Work to be completed: Give only the number of lines in these records that include "camera".

Exercise materials:
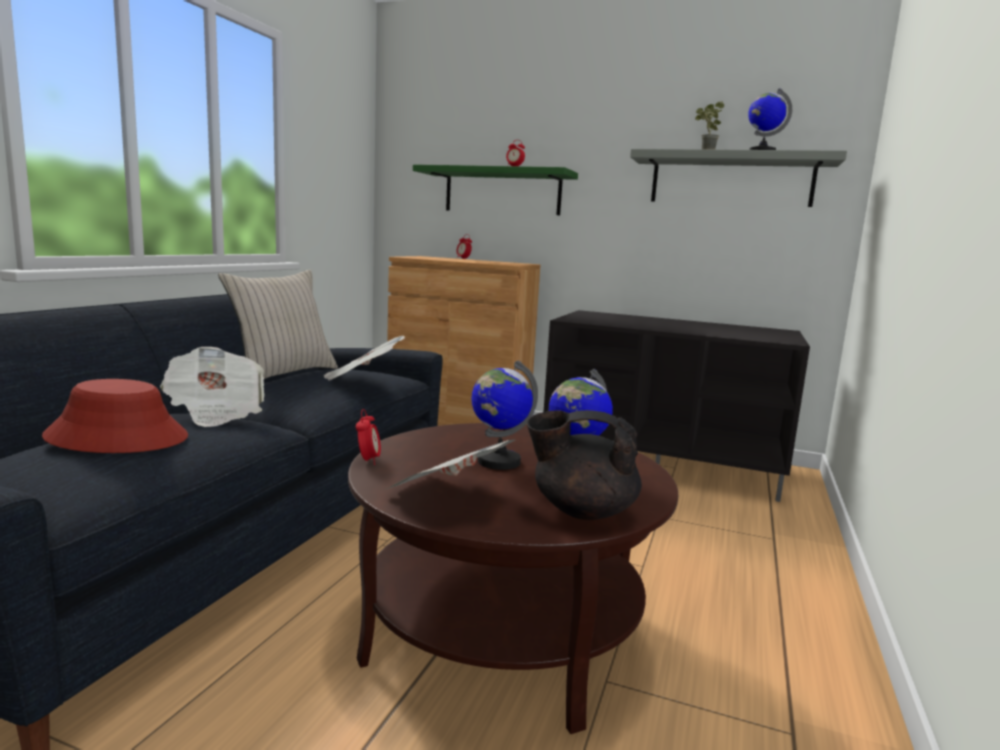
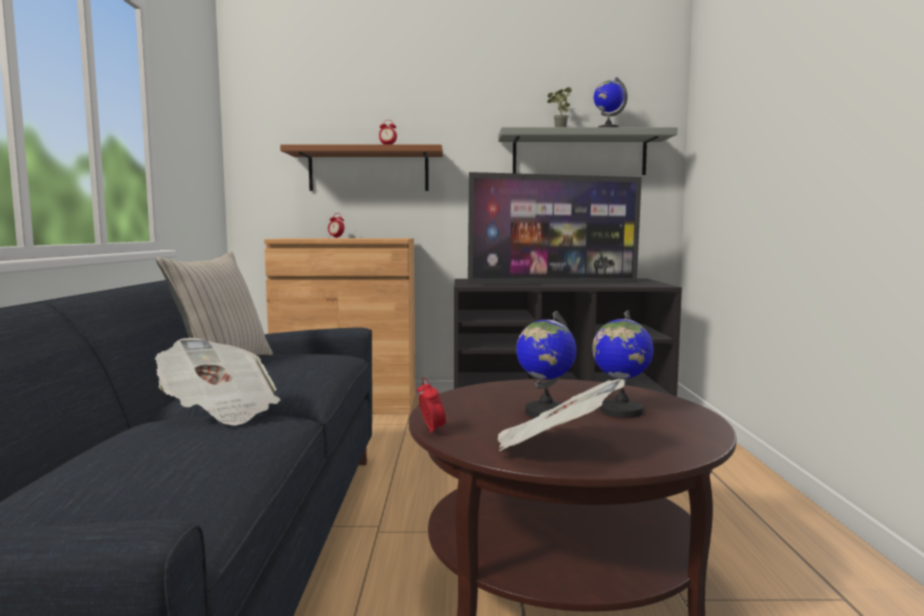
camera: 20 degrees left, 5 degrees down
red hat [42,379,188,453] -> none
newspaper [324,336,405,381] -> none
green shelf [413,164,578,215] -> brown shelf [280,145,443,191]
black teapot [527,410,642,520] -> none
none -> television [468,172,642,284]

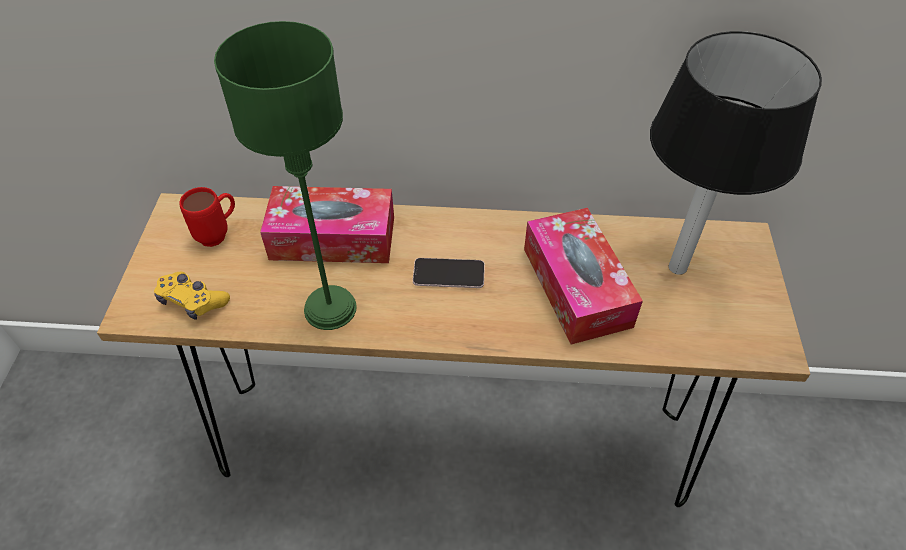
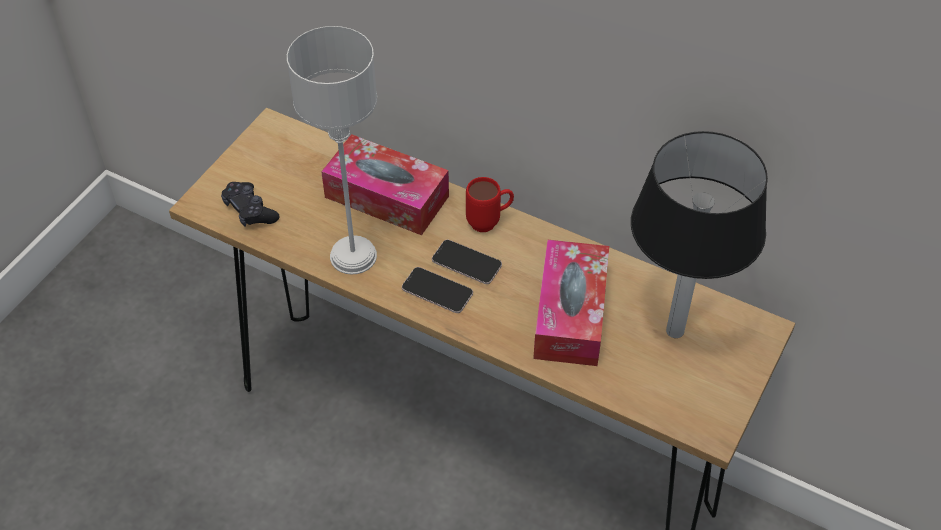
camera: 25 degrees right, 0 degrees up
yellow game controller [154,272,230,320] -> black game controller [221,182,279,227]
red mug [180,187,235,247] -> red mug moved to [466,177,514,232]
green table lamp [214,21,357,330] -> grey table lamp [287,26,377,275]
none -> phone [402,267,473,313]

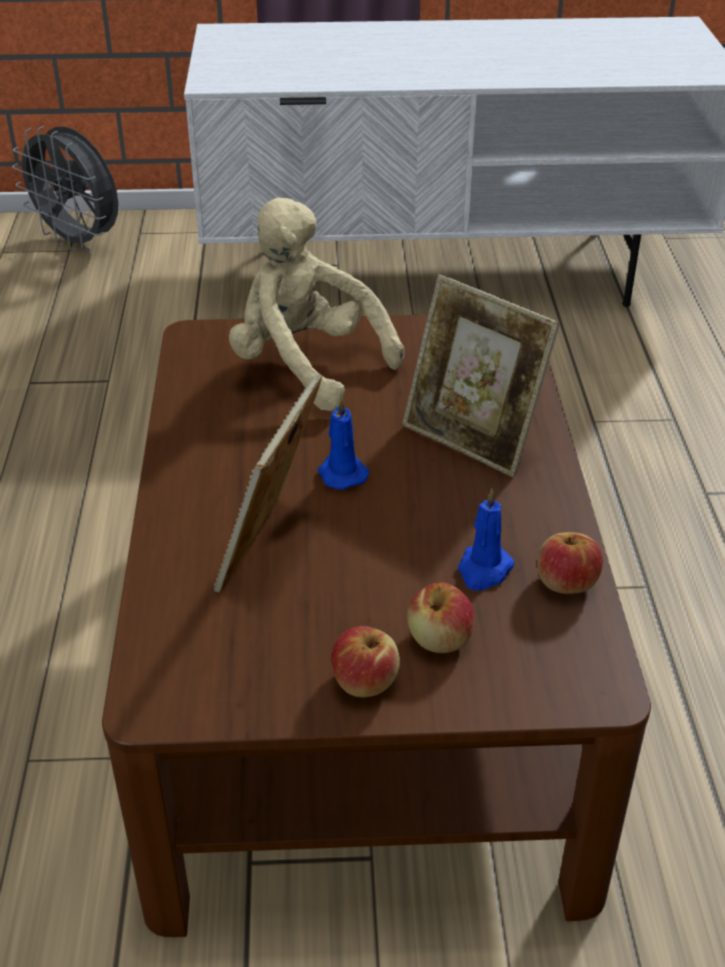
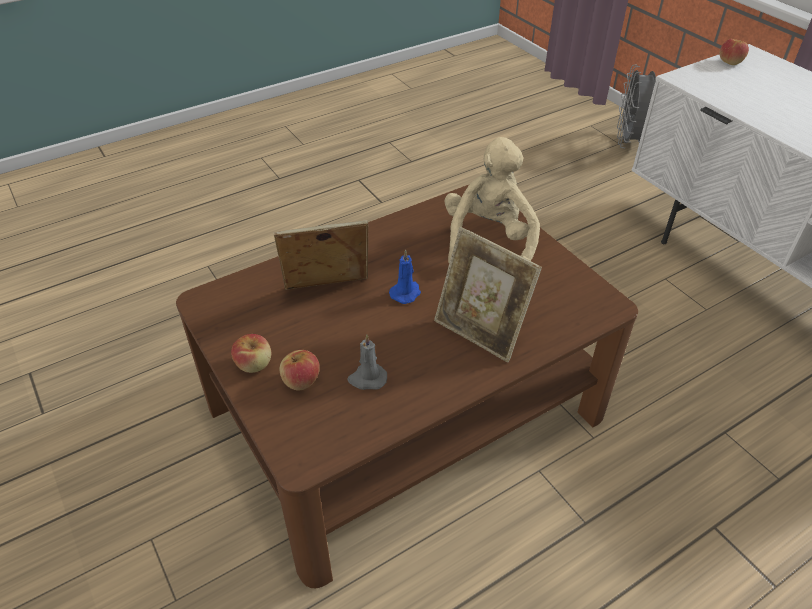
camera: 60 degrees right, 5 degrees up
picture frame [403,274,560,477] -> picture frame turned 60 degrees counterclockwise [434,227,542,363]
blue candle [458,488,515,591] -> grey candle [347,334,387,390]
apple [537,532,603,594] -> apple moved to [720,39,749,65]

Solution to the exercise: 3